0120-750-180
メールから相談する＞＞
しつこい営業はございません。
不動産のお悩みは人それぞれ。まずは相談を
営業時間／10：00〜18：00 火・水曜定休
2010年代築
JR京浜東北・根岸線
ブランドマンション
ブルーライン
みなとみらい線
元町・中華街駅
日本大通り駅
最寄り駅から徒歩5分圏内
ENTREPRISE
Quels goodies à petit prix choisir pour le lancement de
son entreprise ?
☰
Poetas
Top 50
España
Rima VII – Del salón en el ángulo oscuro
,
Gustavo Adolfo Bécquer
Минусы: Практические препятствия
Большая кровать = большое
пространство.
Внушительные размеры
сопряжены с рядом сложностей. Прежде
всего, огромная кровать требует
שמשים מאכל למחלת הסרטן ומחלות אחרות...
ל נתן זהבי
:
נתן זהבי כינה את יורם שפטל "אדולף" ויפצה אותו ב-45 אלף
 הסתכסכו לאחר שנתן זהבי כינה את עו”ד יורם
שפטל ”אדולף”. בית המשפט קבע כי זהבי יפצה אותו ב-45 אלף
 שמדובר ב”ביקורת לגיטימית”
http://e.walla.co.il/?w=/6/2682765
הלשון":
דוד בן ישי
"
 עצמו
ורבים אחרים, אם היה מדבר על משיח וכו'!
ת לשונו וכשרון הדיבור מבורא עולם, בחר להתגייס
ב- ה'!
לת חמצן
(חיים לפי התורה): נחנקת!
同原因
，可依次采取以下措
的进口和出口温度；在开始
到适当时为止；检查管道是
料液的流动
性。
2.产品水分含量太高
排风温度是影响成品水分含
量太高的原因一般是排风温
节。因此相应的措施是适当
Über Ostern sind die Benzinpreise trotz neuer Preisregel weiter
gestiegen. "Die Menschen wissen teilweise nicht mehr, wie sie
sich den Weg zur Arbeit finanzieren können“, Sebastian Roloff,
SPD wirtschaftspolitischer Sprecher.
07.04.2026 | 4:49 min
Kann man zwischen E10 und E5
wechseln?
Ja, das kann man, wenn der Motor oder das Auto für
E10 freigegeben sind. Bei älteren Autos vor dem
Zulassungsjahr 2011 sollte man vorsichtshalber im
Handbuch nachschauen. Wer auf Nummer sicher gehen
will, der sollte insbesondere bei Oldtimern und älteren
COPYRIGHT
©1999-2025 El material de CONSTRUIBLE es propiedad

Assignment: Could you find every line in the records above that has the string "שפטל" and copy it?

Result of the task:
נתן זהבי כינה את יורם שפטל "אדולף" ויפצה אותו ב-45 אלף
שפטל ”אדולף”. בית המשפט קבע כי זהבי יפצה אותו ב-45 אלף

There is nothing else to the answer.